When Barabási’s team iden­ti­fied this ele­ment of uni­ver­sality common among the struc­tures of com­plex net­works, it laid the foun­da­tion for an entirely new field of research: net­work sci­ence. But Barzel wanted to take this fur­ther. “So what if these com­plex net­works have the same struc­tures. Does that mean that they’ll have the same behavior?” he wondered.

When Barzel joined Barabási’s lab, he didn’t expect the answer to his ques­tion to be yes. “You take human beings and pro­teins and you con­struct the exact same net­work from the two enti­ties, why would you expect them to behave the same?” he said. “My feeling was some­thing was missing.”

A net­work con­sists of a bunch of nodes with links con­necting them, and they all look very sim­ilar regard­less of what the lines and dots rep­re­sent. “What doesn’t appear there,” said Barzel, “is the story behind the links.”

It’s that story—translating the con­nec­tion between two things into their influ­ence on each other—that is so impor­tant to moving from struc­ture to behavior.

For instance, recall those highly con­nected nodes. You might expect that a person con­nected to thou­sands of other indi­vid­uals will have a bigger impact on the net­work than a person only con­nected to 10 or 15 others. But if the highly con­nected indi­vidual has no influ­ence over his con­nec­tions, he won’t have much power to change the system.

> **TASK SET**
(A) Translate this sentence from the network science text into Spanish: "A network consists of a bunch of nodes with links connecting them, and they all look very similar regardless of what the lines and dots represent."
(B) According to the network science text, what new field of research did Barabási's team lay the foundation for?

> **RECORDS SHOWN**
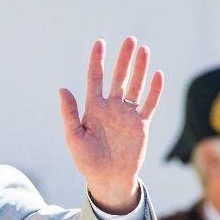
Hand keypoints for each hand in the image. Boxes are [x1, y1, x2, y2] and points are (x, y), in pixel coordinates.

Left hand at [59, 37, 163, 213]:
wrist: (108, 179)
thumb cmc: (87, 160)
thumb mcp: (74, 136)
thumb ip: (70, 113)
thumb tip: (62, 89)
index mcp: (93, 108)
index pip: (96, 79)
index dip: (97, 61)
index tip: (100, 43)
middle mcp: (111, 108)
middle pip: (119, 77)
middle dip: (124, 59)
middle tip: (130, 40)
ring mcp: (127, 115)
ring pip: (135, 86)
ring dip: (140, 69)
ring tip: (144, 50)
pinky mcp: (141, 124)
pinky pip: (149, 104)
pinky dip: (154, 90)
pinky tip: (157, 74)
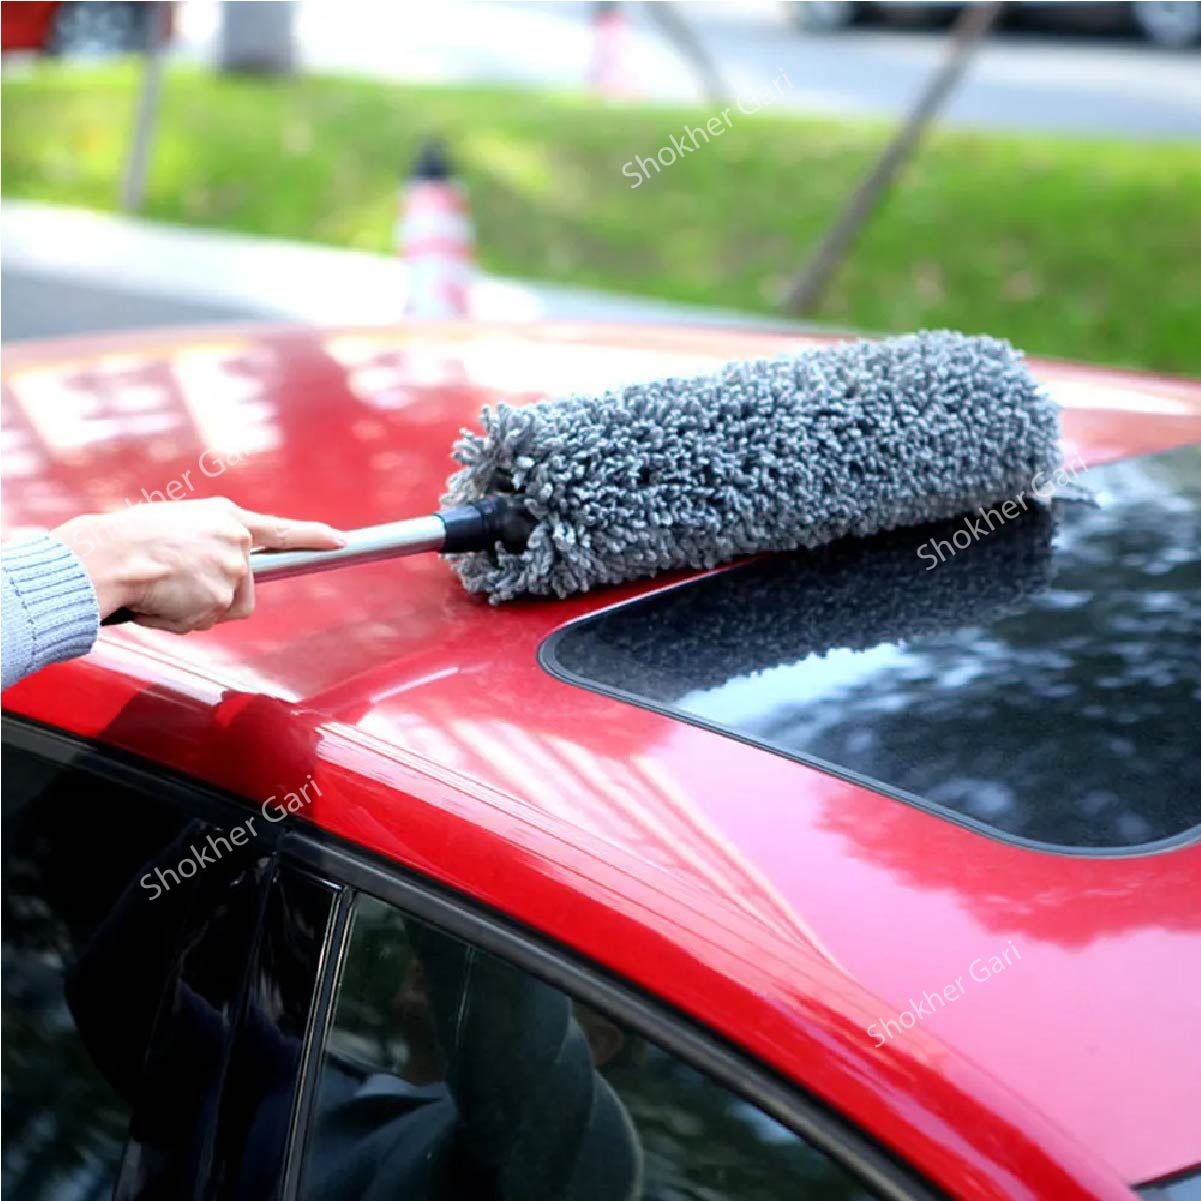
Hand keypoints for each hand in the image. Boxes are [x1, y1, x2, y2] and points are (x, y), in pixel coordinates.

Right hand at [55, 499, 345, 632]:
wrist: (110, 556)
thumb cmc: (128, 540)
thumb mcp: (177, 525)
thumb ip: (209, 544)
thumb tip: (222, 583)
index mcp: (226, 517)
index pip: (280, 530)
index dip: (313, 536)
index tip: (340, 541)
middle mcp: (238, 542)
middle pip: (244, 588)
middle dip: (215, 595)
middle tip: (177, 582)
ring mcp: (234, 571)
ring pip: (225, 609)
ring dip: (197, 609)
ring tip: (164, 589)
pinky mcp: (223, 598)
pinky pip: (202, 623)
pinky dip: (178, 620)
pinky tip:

> **OUTPUTS BY TASK**
(A) Una red consiste en un conjunto de nodos con enlaces que los conectan, y todas se ven muy similares independientemente de lo que representen las líneas y los puntos.

(B) Network science.